Loss-making Novo Banco has been offloading bad loans, real estate and non-core assets under restructuring commitments agreed with Brussels and the Resolution Fund has already injected almost 3 billion euros into the bank to cover those losses.
In its annual budget for 2021, submitted to parliament on Thursday, the government had proposed that the Resolution Fund inject a further 476 million euros into Novo Banco next year but the proposal was rejected by the centre-right main opposition Social Democrats and hard left lawmakers.
Social Democrat leader Rui Rio, however, told reporters that his party would vote in favour of this new capital injection if a pending audit shows it is fair and correct.
Finance Minister Joao Leao said the state would meet its obligations to the bank.
“Portugal will meet, as it has always done, its commitments assumed regarding Novo Banco,” Leao said in a short statement sent to Reuters without providing further details.

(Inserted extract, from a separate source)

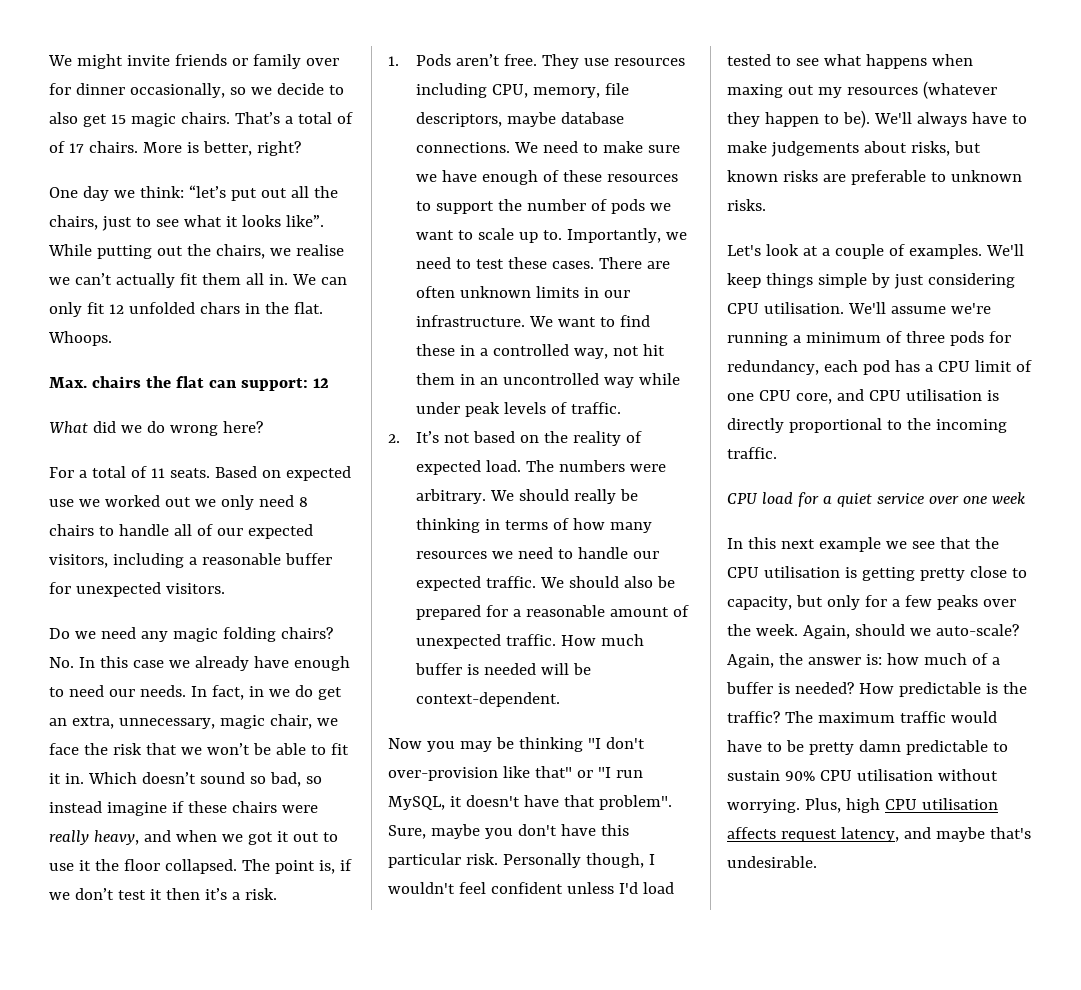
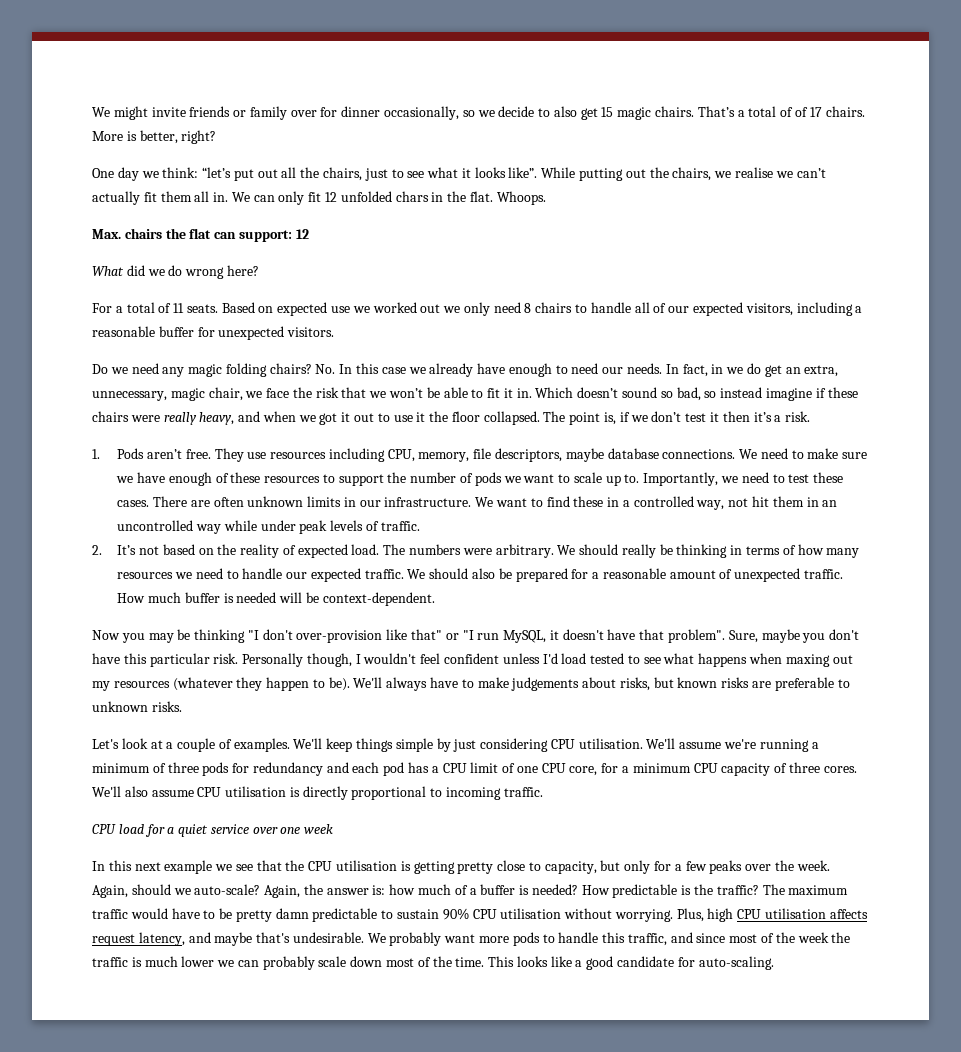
[727,360,819,375] redundancy, -> [252,762,349,776] redundancy and
[836,389,864,401] and -> [601,762,857,776] [92,786,194,797] for a minimum CPU capacity of three cores. We'll also assume
[906,418,931,430] the -> (443, 792) none
(817, 862) none -> [367,932,851,946] [92,956,774,970] We probably want more pods to handle this traffic, and since most of the week the traffic is much lower we can probably scale down most of the time. This looks like a good candidate for auto-scaling.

Prime Minister Antonio Costa tweeted later on Thursday that he had called European Central Bank President Christine Lagarde to assure her of Portugal’s “full compliance with the commitments undertaken in the framework of Novo Banco’s sale”.
Opposition parties fear Novo Banco could be benefiting Lone Star by selling it discounted non-performing assets, which inflated Novo Banco’s losses. The bank and Lone Star have denied this.